Stéphane Oiry : Nous souhaitions une jeune femme assez commune physiquement, à l'image des actrices des films de Mike Leigh ou Ken Loach.
Lewis Trondheim : C’est Stéphane qui a voulu que j’écrive un polar ! Et comme le polar, c’est tout de même un domaine un peu ultra-rabâché, j’étais pas très chaud... Et quand il m’a dit qu’il aimerait bien que ça se déroule à Londres, car il y avait lui-même vécu un moment, j’ai rapproché ça des détectives féminins anglo-saxons. Je me suis dit que ce serait bien d’avoir une femme en héroïne. Par contre, je ne voulait ni d’une potiche, ni d’une bimbo. D’où son look et son caractère bien trempés !

Quel a été le rôle de chacun dans la création du personnage et de la série, dans leurs traits psychologiques et graphiques ?
L.T. : J’ai briefé Stéphane sur le côté « Ken Loach » de Maggy. Et il a trouvé tout seul ses traits. Sa psychologie, c’est moi.
S.O. : J’imagine une physionomie aux personnages, même si parfois Lewis me suggère certains traits physiques, des attributs vestimentaires et une manière de bouger. J'essaie au maximum de surprendre, de me décaler pour ne pas utiliser de stéréotypes.
Vous faites également défiler une galerie de personnages hauts en couleur, quelles ont été vos sources d’inspiration pour les créer ?

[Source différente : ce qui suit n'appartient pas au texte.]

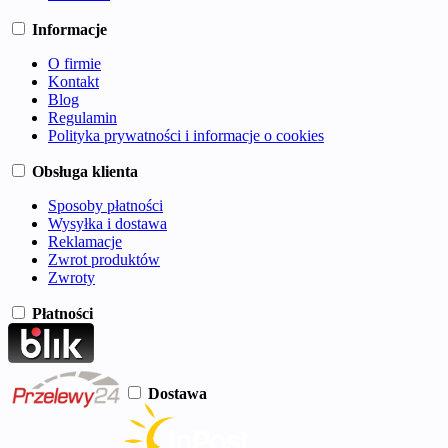
Informacje
O firmie
Kontakt
Blog
Regulamin
Polityka prywatności i informacje o cookies
Obsługa klienta
Sposoby płatności
Wysyłka i dostawa
Reklamacje
Zwrot produktów
Zwroty
Płatności
Dostawa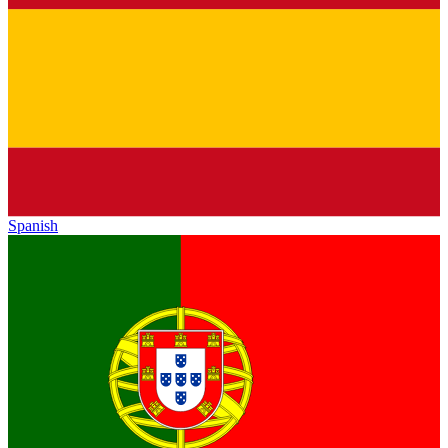
Spanish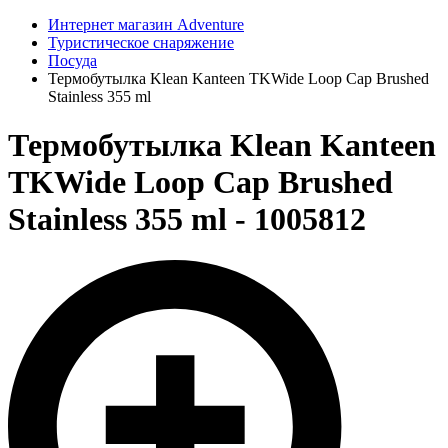
Интернет магазин Adventure
Туристическое снаряжение
Посуда
Термобутылка Klean Kanteen TKWide Loop Cap Brushed
Stainless 355 ml
Термобутылка Klean Kanteen
TKWide Loop Cap Brushed
Stainless 355 ml - 1005812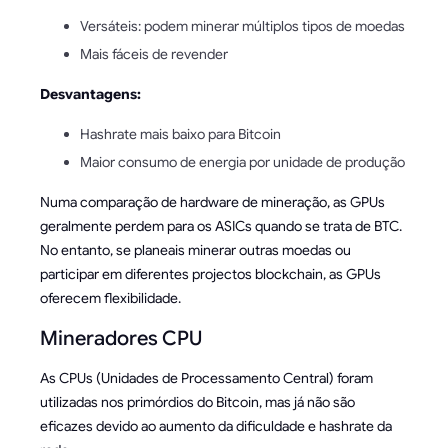
Versáteis: podem minerar múltiplos tipos de moedas
Mais fáceis de revender
Desvantagens:
Hashrate mais baixo para Bitcoin
Maior consumo de energia por unidade de produção
Numa comparação de hardware de mineração, as GPUs
geralmente perdem para os ASICs quando se trata de BTC.
No entanto, se planeais minerar outras moedas ou
participar em diferentes projectos blockchain, as GPUs
oferecem flexibilidade.
Mineradores CPU
As CPUs (Unidades de Processamento Central) foram
utilizadas nos primórdios do Bitcoin, mas já não são
eficazes devido ao aumento da dificuldade e hashrate da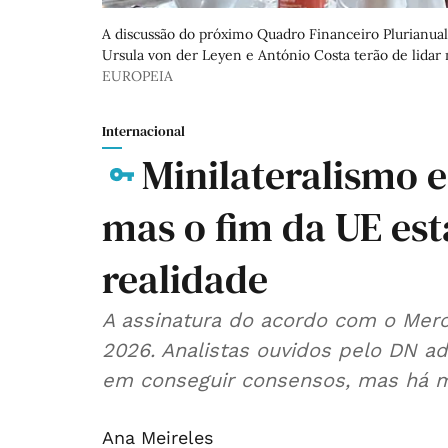
A discussão do próximo Quadro Financeiro Plurianua
Ursula von der Leyen e António Costa terão de lidar
EUROPEIA
Internacional
Minilateralismo e
mas o fim da UE est
realidade
A assinatura do acordo com o Merc
2026. Analistas ouvidos pelo DN a
em conseguir consensos, mas há m
Ana Meireles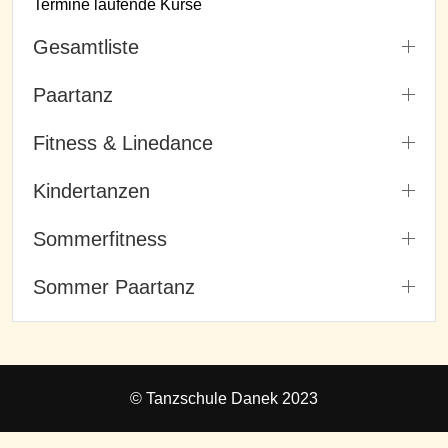
Termine laufende Kurse
Gesamtliste
Paartanz
Fitness & Linedance
Kindertanzen
Sommerfitness
Sommer Paartanz
© Tanzschule Danek 2023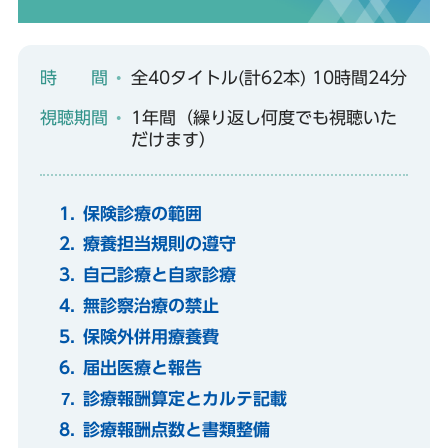
時 間
全40タイトル(計62本) 10時間24分
視聴期間
1年間（繰り返し何度でも視聴いた
だけます）
保険診療の範囲
療養担当規則の遵守
自己診療と自家診療
無診察治療の禁止
保険外併用療養費
届出医療と報告
診療報酬算定とカルテ記載
診療報酬点数と書類整備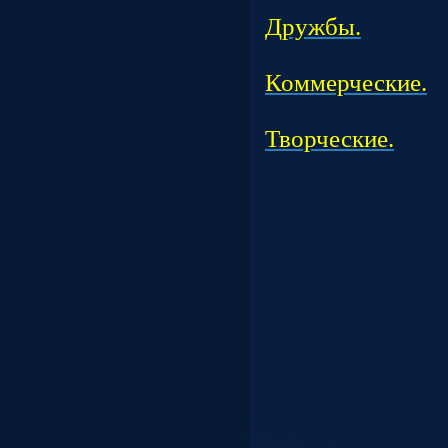
Дружбы.
Подраз
Коммерческие.
Подраз
Творческие.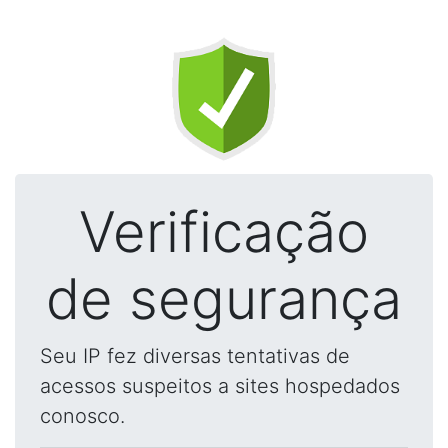
Verificação
de segurança
Seu IP fez diversas tentativas de
acessos suspeitos a sites hospedados
conosco.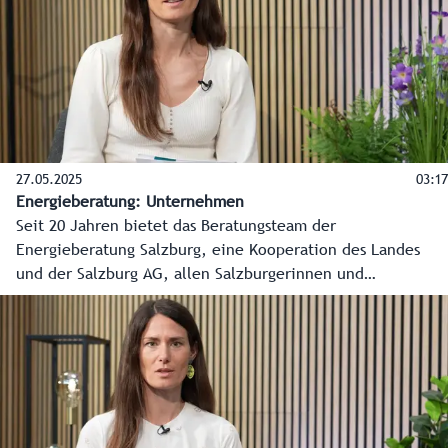
27.05.2025
03:17
Energieberatung: Unternehmen
Seit 20 Jahren bietet das Beratungsteam der
Energieberatung Salzburg, eine Kooperation des Landes
und der Salzburg AG, allen Salzburgerinnen und
Salzburgern kostenlose, produktneutrale und unabhängige
Beratung in allen Energiefragen an. In diesem Video erklärt
Energieberater Andreas Schmidt die Möglichkeiten für
Unternehmen.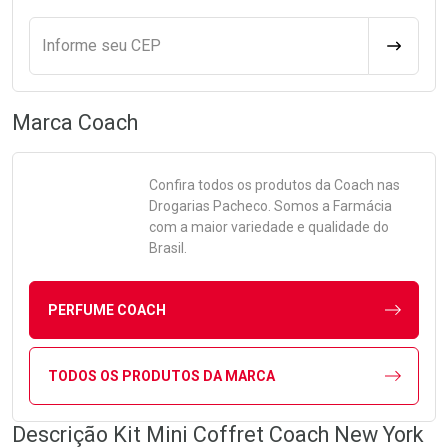
Informe seu CEP
CALCULA
Marca
Coach
Confira todos os produtos da
Coach
nas
Drogarias Pacheco. Somos a Farmácia
com a maior variedade e qualidade do
Brasil.
PERFUME COACH
TODOS OS PRODUTOS DA MARCA
Descrição Kit Mini Coffret Coach New York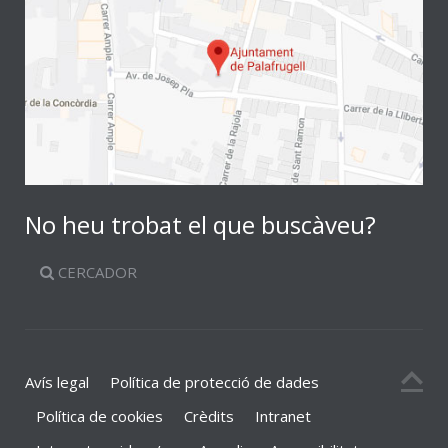
No heu trobat el que buscàveu?
CERCADOR
Avís legal
Política de protecció de dades
Política de cookies
Crèdits
Intranet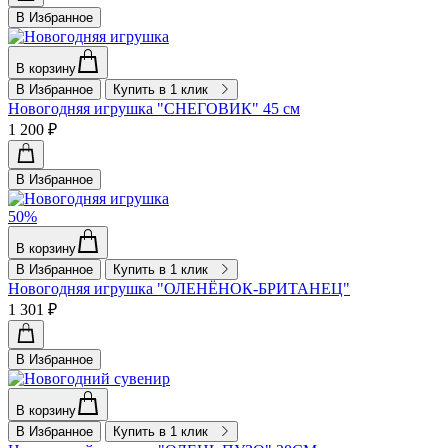
В Избранное
В корзину
В Избранное
Купить в 1 клик
Новогодняя игрушка "СНЕГОВИК" 45 см
1 200 ₽
В Избранное
50%
В корзину
В Избранное
Купить в 1 клик
Новогодняя игрушка "ОЛЕНЁНОК-БРИТАНЕЦ"
1 301 ₽
В Избранное
В корзину
В Избранное
Купить в 1 клик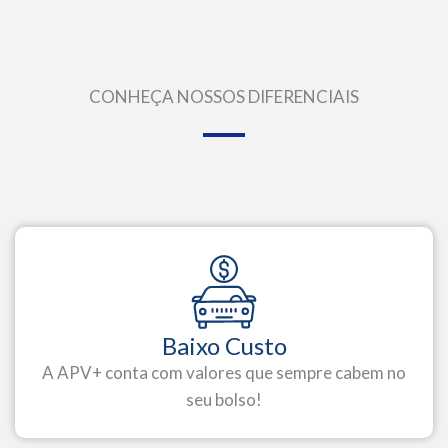
CONHEÇA NOSSOS DIFERENCIAIS
Baixo Custo
A APV+ conta com valores que sempre cabem no
seu bolso!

S.O. : J'observe, je m'inspire des gens que je croise dans la rue, dans le métro ou au hasard de recherches sur Internet, et parfois - plus rarement - j'emprunte des traits à des amis, des personnes de mon entourage, quelques traits.
L.T. : Je crois que je suis fait pour ce job. Ça me vient assez naturellement. Peut-être encore plus facilement avec l’expérience, ça devient une sorte de gymnastique.

Cet album confine parfois au récit de vie, l’intrigue paraissant alors, pendant quelques cases, presque secondaire. Pourquoi ce choix ?
L.T. : Je voulais prendre le temps, que l’on reste avec Maggy, ses petits tracas du quotidien. Je voulais des petites intrigues peu importantes. Stéphane m’avait parlé de la série Bored to Death et j’aimais bien cette approche minimale.
S.O. : J'aime représenter ce qui m'entoure, le quotidien. Je suis moins à l'aise avec les récits de genre ou récits historiques. Le polar est pour moi un genre « acceptable » car il est souvent très ancré dans la réalité et permet d'explorer assez finement l'intimité des personnages qu'il met en scène.
Y avait-il une volonté de chronique ou critique sociale ? Si oui, de quoi est-elle née ?
S.O. : Oui, mais je crois que c'est un soucis de véracité plus qu'une forme de militantisme.
L.T. : Elle transparaît sur les trois albums. On voit les soucis de Maggy pour joindre les deux bouts dans une Angleterre ravagée par l’ultralibéralisme. Mais cette situation sociale transparaît seulement à quelques moments du récit. Je ne voulais pas en faire mon cheval de bataille, mais ça m’a aidé à ancré le récit dans une réalité.